How much you use in g/L
how much time you let sit . 3 month ?


----------



## TonyR (Jan 14, 2016)

Depends on the type of wine. More in red than white With chips after a few weeks they are pretty much used up. If dark red wine use 2 oz per 5 gal half of that for white. You can always add more, hard to take it out


----------



## Runningwolf (Jan 14, 2016)

I only use oak chips during primary fermentation. I use 16 grerment right in fams per gallon on the reds. Oak chips are 90% used up in just a few days making them a good option during fermentation. I don't like the taste (bitterness) they leave when added while aging although it does go away after racked off of them in about three months. I prefer to use oak spirals or Stix for aging. If I was doing a white (Chardonnay) I would just wait til I was aging to add the oak if I was using carboys. Chardonnay and Viognier I ferment in barrels.


----------



## JohnT (Jan 15, 2016)

I agree with Dan. I would recommend that you go with American Med Toast oak CUBES instead. I like oak, so I would use 100 grams for 4 - 6 weeks.


----------



## Kiazer (May 11, 2018)

Runningwolf said:


> I only use oak chips during primary fermentation. I use 16 grerment right in fams per gallon on the reds. Oak chips are 90% used up in just a few days making them a good option during fermentation. I don't like the taste (bitterness) they leave when added while aging although it does go away after racked off of them in about three months. I prefer to use oak spirals or Stix for aging. If I was doing a white (Chardonnay) I would just wait til I was aging to add the oak if I was using carboys. Chardonnay and Viognier I ferment in barrels.

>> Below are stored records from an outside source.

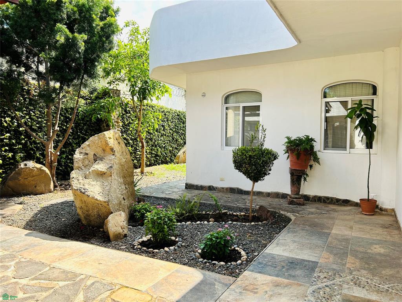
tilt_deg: -2.0
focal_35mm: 26
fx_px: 302
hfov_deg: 67.3
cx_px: 201
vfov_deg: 53.1
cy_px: 151
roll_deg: +0.3
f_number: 1.5
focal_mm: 5.7
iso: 50
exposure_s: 1/902
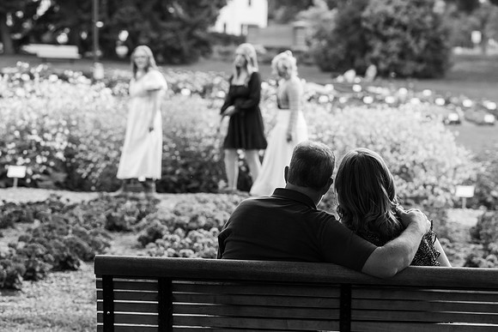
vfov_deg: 11.2
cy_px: 166
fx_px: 1688
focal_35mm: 122
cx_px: 249
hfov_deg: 16.8
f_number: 5.6
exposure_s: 1/200
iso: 2500
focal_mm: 122
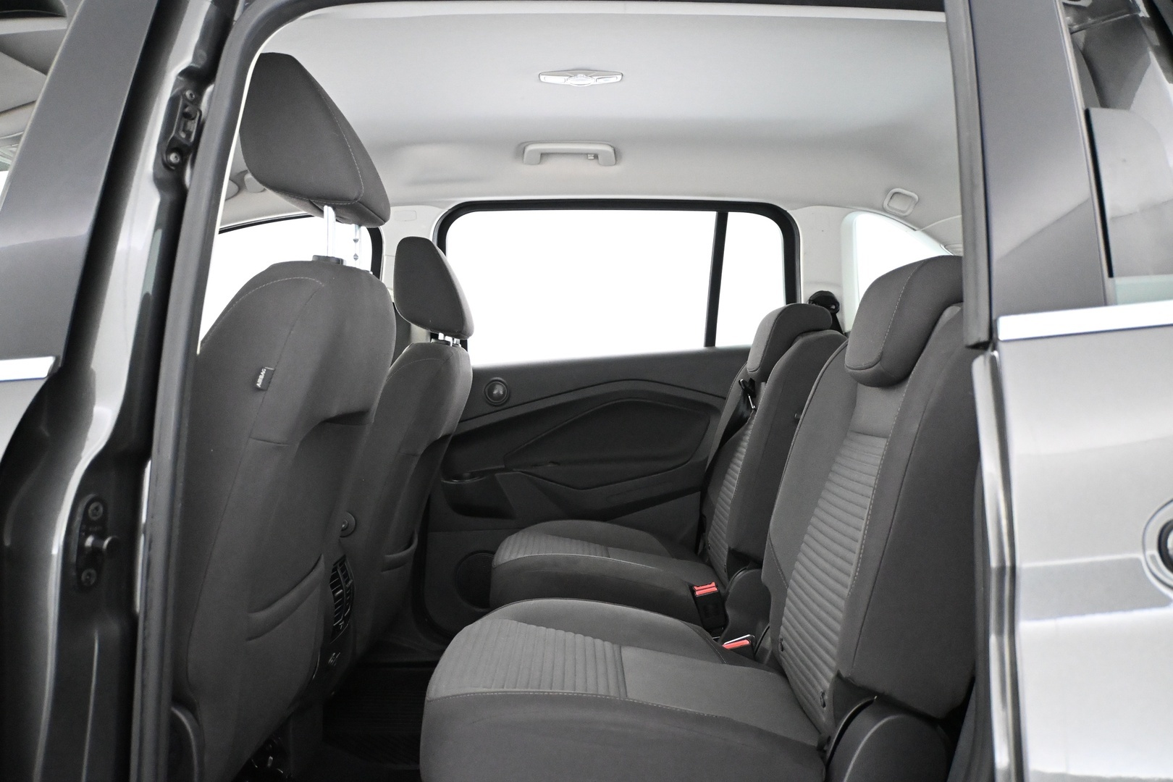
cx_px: 586
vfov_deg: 44.6
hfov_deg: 63.2
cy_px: 391
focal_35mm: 29
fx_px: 953
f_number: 3.8
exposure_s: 1/60
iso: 6400
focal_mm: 19.5
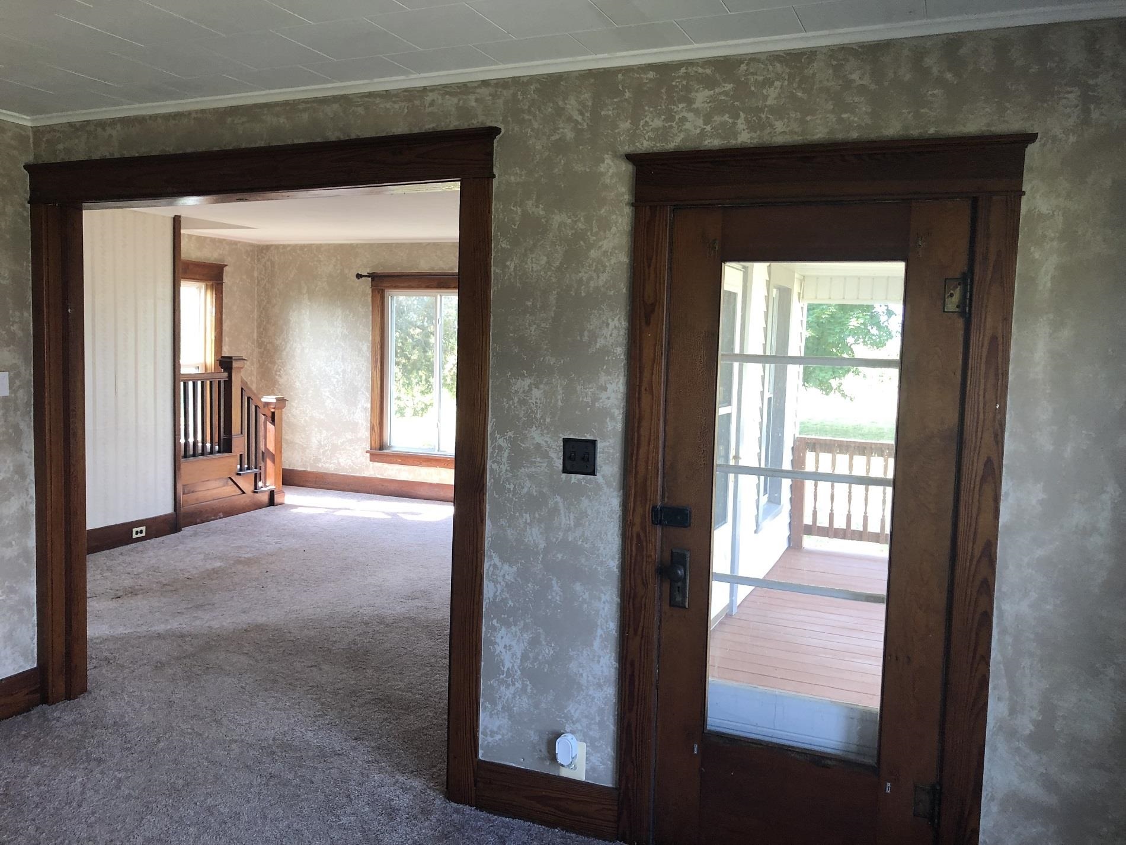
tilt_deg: -5.5
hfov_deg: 63.4
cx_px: 563
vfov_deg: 49.7
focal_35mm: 28
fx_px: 911
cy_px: 422
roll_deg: -2.4
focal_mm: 3.99
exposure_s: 1/40
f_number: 1.8
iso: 25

You are correct........I have a collection of kit wines apprx. 700 bottles and have fun with it. As a basic rule of thumb I oak during primary and secondary (Reds and Chard) after the second racking while clearing and using the degassing whip I actually add oak during the whipping (15 minutes) stage. I find that the vigorous agitation speeds things up by a month. I Bottle after two months add a 1/4 tsp of Kmetta and have nice wine thats 5-7 years old........It works for me IMHO


----------



## David A. Day (Nov 6, 2018)

XtraChene has a product called a Xoaker. They are Oak balls. They add very nice components to wines. They sell both French and American. I love to use them.


----------



## JohnT (Nov 9, 2018)

David A. Day said:


> They are Oak balls..


Only harvested from male oak trees?


----------



## David A. Day (Nov 9, 2018)

That is pretty funny. Actually, they are 1in. in diameter and made from 36mo open air seasoned staves..


----------